21. A negative pressure amplifier apparatus according to any preceding clause, in which the second primary fluid flow creates the second reduced-pressure zone of fluid at the second amplifier inlet, such that a second fluid flow is drawn through the second amplifier inlet into the second reduced-pressure zone.

22. A negative pressure amplifier apparatus according to clause 21 , in which the second amplifier inlet is positioned downstream of the second primary inlet, such that in use, the second fluid flow is introduced to the second reduced-pressure zone downstream of the second primary inlet.

23. A negative pressure amplifier apparatus according to clause 21 or 22, in which the second amplifier inlet is configured so that the second fluid flow is a non-swirling fluid flow with a swirl number of less than 0.2, or less than 0.1 , at the second amplifier inlet.

24. A negative pressure amplifier apparatus according to clause 21 , 22 or 23, in which the second primary fluid flow has a swirl number S which falls between the swirl number of the second fluid flow and the swirl number of the first primary flow.

25. A negative pressure amplifier apparatus according to clause 24, in which the first primary flow is a cyclonic flow with a swirl number greater than 0.5 at the first outlet, the second fluid flow is a non-swirling fluid flow with a swirl number of less than 0.2, or 0.1 at the second amplifier inlet, and the second primary flow is a sheath flow which has a swirl number at the second outlet which is greater than that of the second fluid flow, but less than that of the first primary flow. 26. An inhaler apparatus, comprising a negative pressure amplification apparatus according to any preceding clause, in which the inhaler comprises or is couplable to a source of medicament such that in response to fluid being drawn from the apparatus outlet by an outlet negative pressure, the medicament is entrained in a fluid flow upstream of the or each amplifier chamber and delivered into the most-upstream amplifier chamber through the amplifier inlet.

27. An inhaler apparatus according to clause 26, in which the medicament is a dry powdered medicament, and the inhaler is a dry powder inhaler.

28. An inhaler apparatus according to clause 26 or 27, in which the inhaler comprises a deagglomeration chamber containing the source of medicament, or positioned between the source of medicament and the amplifier inlet of the most-upstream amplifier inlet, preferably in which the deagglomeration engine is a blister.
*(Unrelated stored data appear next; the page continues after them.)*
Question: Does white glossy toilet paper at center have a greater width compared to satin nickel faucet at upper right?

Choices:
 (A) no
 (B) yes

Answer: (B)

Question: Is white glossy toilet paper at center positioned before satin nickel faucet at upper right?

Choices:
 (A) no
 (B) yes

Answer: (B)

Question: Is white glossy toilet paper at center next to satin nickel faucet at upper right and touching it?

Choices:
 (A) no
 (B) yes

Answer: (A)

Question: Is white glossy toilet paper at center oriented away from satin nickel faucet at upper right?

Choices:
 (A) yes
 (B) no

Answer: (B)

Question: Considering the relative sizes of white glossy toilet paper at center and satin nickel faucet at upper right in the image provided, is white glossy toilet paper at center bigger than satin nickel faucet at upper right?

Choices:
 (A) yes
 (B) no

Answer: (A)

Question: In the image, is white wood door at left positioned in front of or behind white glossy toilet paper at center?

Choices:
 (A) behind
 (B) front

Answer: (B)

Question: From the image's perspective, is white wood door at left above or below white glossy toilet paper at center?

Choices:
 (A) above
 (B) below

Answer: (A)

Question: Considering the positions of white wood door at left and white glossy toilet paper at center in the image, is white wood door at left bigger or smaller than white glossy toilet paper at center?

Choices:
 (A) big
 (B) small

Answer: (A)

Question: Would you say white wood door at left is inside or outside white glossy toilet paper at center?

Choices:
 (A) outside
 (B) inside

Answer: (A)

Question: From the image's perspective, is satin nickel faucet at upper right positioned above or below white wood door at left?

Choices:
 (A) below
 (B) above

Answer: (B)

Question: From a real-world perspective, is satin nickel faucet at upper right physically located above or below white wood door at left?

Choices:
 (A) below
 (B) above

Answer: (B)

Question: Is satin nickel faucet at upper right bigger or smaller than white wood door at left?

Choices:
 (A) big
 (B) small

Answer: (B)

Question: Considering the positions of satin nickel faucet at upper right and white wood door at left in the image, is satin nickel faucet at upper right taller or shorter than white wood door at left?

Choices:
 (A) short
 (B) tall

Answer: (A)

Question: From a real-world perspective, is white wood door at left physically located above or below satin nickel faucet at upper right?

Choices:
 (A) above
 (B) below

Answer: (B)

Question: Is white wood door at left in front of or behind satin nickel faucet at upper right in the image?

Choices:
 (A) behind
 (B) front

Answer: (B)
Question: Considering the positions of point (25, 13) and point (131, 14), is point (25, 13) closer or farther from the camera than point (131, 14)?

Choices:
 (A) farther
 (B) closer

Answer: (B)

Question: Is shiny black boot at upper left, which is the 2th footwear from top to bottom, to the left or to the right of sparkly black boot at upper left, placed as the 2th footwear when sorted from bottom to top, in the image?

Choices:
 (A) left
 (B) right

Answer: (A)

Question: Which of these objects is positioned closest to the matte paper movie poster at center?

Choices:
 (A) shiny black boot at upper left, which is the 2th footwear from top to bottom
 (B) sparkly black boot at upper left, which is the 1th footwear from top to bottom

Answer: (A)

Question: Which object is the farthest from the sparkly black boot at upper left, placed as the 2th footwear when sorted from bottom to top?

29. An inhaler apparatus according to clause 26, 27 or 28, in which the inhaler comprises an inhaler inlet configured to direct a flow of fluid into contact with the source of medicament, and one or more primary inlets configured to direct a flow of fluid into the primary inlets of the or each amplifier chamber.

30. An inhaler apparatus according to any of clauses 26 to 29, in which the inhaler comprises a mouthpiece surrounding the first outlet.